Le verbe haut, la posture fière, le geste ample et souple, la mimique moqueuse, le regard malicieux et faussement détaché…. Lors de sa première rencontre avec la presse, le nouveau Premier ministre tunisien Béji Caïd Essebsi a fait un beau saut-arrière pour retomber dans l’ère de Habib Bourguiba, le père de la Nation.
Sur un air manifestement bourguibien, celui qui a remplacé au pied levé Mohamed Ghannouchi, emporté le week-end dernier par des manifestations de rue, s’est montré à la fois intransigeant et démocrate, ferme et modérée ; rassurant à souhait…
Mais qui est justement ce vieux routier de la politique appelé à la barre pour sauver un pays au bord du gouffre, mais dont le peuple est assoiffé de liberté ?
Pour trouver un nouveau Premier ministre n’ayant pas servi sous Ben Ali, le président par intérim ; Fouad Mebazaâ, n’avait pas, en fait, l’embarras de choix. Il y avait à peine trois ou quatre noms parmi les gens de métier qui pouvaient assurer cette fonction, dont Béji Caïd Essebsi, Ahmed Mestiri et Mustapha Filali. Parmi ces grands noms de l’après-indépendance tunisienne, Caïd Essebsi, 84 ans, est incontestablement celui qui connaît le mieux les rouages de l’Etat.
Estimé par l’ensemble de la classe politique, cet avocat de formation fut plusieurs fois ministre sous Bourguiba. Il avait notamment endossé les portefeuilles de la Défense, de l’Intérieur et des Affaires étrangères. Ancien de la Sorbonne à Paris, Béji Caïd Essebsi, connait bien la France également pour y avoir été ambassadeur dans les années 1970.

■ Questions de compréhension
A. Dans le texte sur Béji Caïd Essebsi, quels ministères celui-ci a-t-il notamment dirigés sous Bourguiba ?
B. Reproduisez à l'identique le passage du texte sur Béji Caïd Essebsi qui s'ouvre sur les mots « Estimé par l’ensemble » et se clôt sur « les années 1970. ».

■ Extrait de données
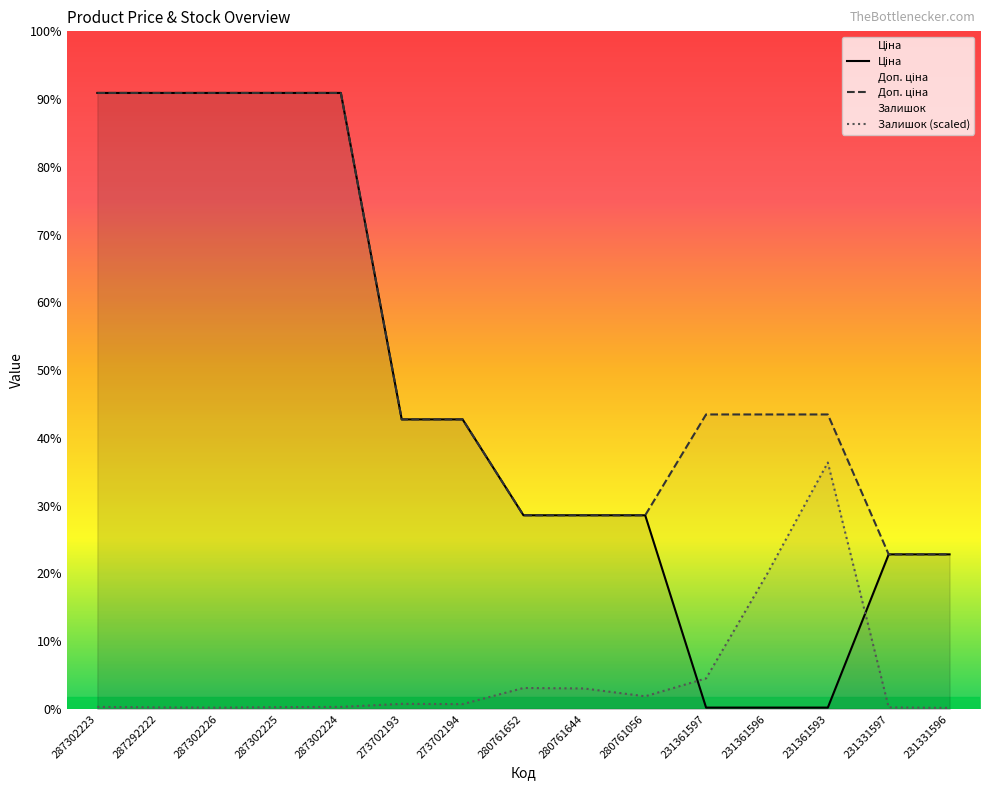

Reading left to right, list all the values displayed in this chart.

Ціна: 287302223=19542.7	287292222=19542.7	287302226=19542.7	287302225=19542.7	287302224=19542.7	273702193=9185.9	273702194=9185.9	280761652=6143.2	280761644=6143.2	280761056=6143.2	231361597=41.5	231361596=41.5	231361593=41.5	231331597=4903.4	231331596=4903.4
Доп. ціна: 287302223=19542.7	287292222=19542.7	287302226=19542.7	287302225=19542.7	287302224=19542.7	273702193=9185.9	273702194=9185.9	280761652=6143.2	280761644=6143.2	280761056=6143.2	231361597=9342.0	231361596=9342.0	231361593=9342.0	231331597=4903.0	231331596=4903.0
Залишок (scaled): 287302223=64.0	287292222=48.0	287302226=40.0	287302225=56.0	287302224=64.0	273702193=160.0	273702194=152.0	280761652=664.1	280761644=648.1	280761056=400.1	231361597=968.1	231361596=4272.6	231361593=7817.1	231331597=48.0	231331596=32.0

■ Corrigé par question
A. La Défense, l'Intérieur et les Affaires étrangères.

B.
Estimé par l’ensemble de la classe politique, cet avocat de formation fut plusieurs fois ministre sous Bourguiba. Il avait notamment endossé les portefeuilles de la Défense, de l’Intérieur et des Affaires étrangères. Ancien de la Sorbonne à Paris, Béji Caïd Essebsi, connait bien la France également pour y avoir été ambassadeur dans les années 1970.